Un Rifugiato Palestinese Mi Ha Regalato una Penna Rossa

Amid* mi ha regalato una penna rossa. “Prendi questa, è professionale, guarda”. Ci siamo salutati così, prima di andarmene dalla Giordania. Io con la sua penna in mano e lui con la sua balbuzie, ferita da guerra.

Amid ha 20 anni ed è un rifugiato palestinese che è scappato dalla Siria. Ora vive in Giordania con la sua famiglia. Una delle cose che più lo rattrista é vedere sul suo smartphone come le bombe hanno ridotto la sua scuola e la sua vita.

Sebbene la Giordania ospiti quasi 700 mila rifugiati siriani ufficialmente registrati, Amid non è un profugo qualunque. È uno dei quasi 14 mila palestinesi provenienti dalla Siria che hanno trovato rifugio in Giordania grazie al supporto dell’UNRWA. Ma in profughi palestinesi non sono trattati come quelli siriani.

Con quattro anni di sanguinosa guerra civile alle spalle, la Siria è uno dei paesi più fragili del mondo. L’incapacità di garantire il rispetto dei diritti umani e l’elevatissimo indice di rifugiati hanno sancito l’instabilità del paese. L’ONU stima che siano oltre 7,6 milioni le persone sfollate all’interno della Siria, mentre sono circa 3,9 milioni i rifugiati fuggiti dalla guerra. Solo a gennaio 2015, le Nazioni Unite hanno stimato circa 220.000 morti nella guerra civile.

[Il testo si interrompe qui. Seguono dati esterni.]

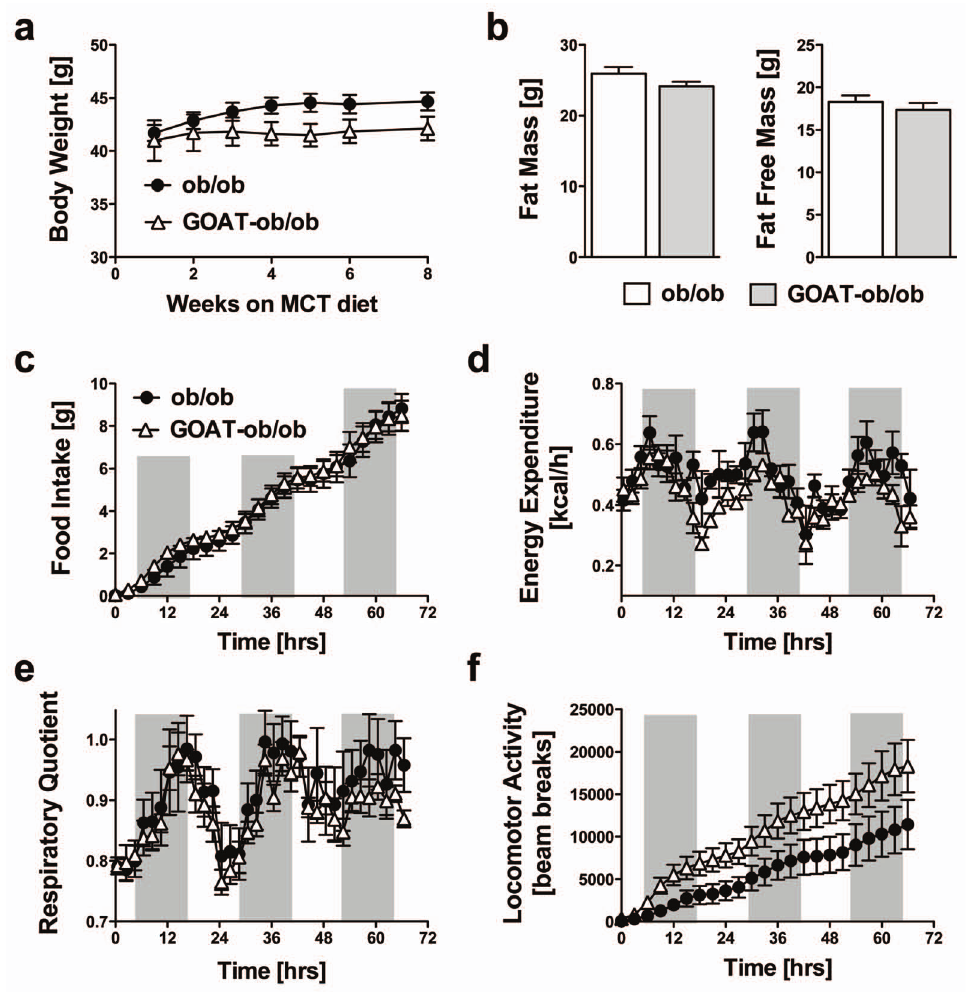
Figure 3. Metabolic phenotypes of ob/ob mutants and GOAT-ob/ob double mutants after exposure to medium-chain triglyceride (MCT) enriched diet. Leptin-deficient ob/ob and GOAT-ob/ob double mutant mice were fed MCT diet for 8 weeks. No differences were observed for body weight (a) and fat mass or fat free mass (b). Further, indirect calorimetry after 7 weeks of MCT diet exposure revealed no differences in food intake (c), energy expenditure (d), respiratory quotients (e) or locomotor activity (f, P=0.16). (n=4–7).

Un dossier di Human Right Watch (HRW) pubblicato nel 2014, riporta che dal 2013 il governo giordano ha chiuso le frontiere ai palestinesi che provengono dalla Siria, negando loro il superamento della frontiera. Una delle principali ragioni è che l’afflusso dei palestinesi residenti in Siria altererebbe l’equilibrio demografico della Giordania e porterebbe potenzialmente all’instabilità. Bisogna ricordare che la metà della popolazione giordana è di origine palestinese.

Quando questi profughi hanno continuato a entrare illegalmente nel Paese, le autorità hanno risposto con detenzioni coatte e deportazioni, rispedendoli in Siria. Secondo HRW, questa politica andrebbe contro il non-refoulement, un principio del diritto internazionale che vieta ad uno stato di rispedire un rifugiato nel paese dal quale è scappato.

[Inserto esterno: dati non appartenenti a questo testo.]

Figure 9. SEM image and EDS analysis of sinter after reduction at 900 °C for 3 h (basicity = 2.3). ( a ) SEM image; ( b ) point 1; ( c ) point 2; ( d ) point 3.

HRW ha riportato almeno un caso in cui un uomo, Mahmoud Murjan, è stato ucciso dopo essere stato forzato a ritornare in Siria. Secondo un testimone, 20 giorni dopo essere stato cacciato dalla Giordania, alcuni uomini armati sono entrati nella casa di Mahmoud, l’hanno gambizzato davanti a moglie e figli e l’hanno rapito. Il giorno dopo, il suo cadavere è stato scaricato davanti alla casa del padre. Presentava segni di torture.

Tra i rifugiati palestinesi che sono scappati dalla Siria ci sono anche storie di famiglie smembrate dalla lontananza.

Kifah*, una donna giordana che viveva in Siria con suo marito, palestinese. Ha lasciato alle sue spalle la guerra nel 2012 per curare sua figlia, affetta da una malattia congenita. “I medici siriani mi avevano proposto di farle un’iniezione letale solo perché non sapevano di che malattia soffrisse” racconta. Ora Kifah vive in Giordania sotto protezione dell’UNRWA,  ma suo marito è ancora in Siria. “Ci sentiamo frequentemente per telefono, ma mi manca e ho paura per lui. Non può raggiungerci. Non so cosa fare, vivo giorno per giorno, senza vedere un futuro”.

La figlia di Kifah sta continuando le cure in Giordania e migliora. Vuole fare l’avvocato da grande.

In Siria ci sono 560 mila rifugiati palestinesi dislocati in 12 campi. Solo 80 mila di questi sono riusciti a scappare dalla guerra.

 

 

* Per ragioni di sicurezza i nomi all’interno di questa storia sono fittizi.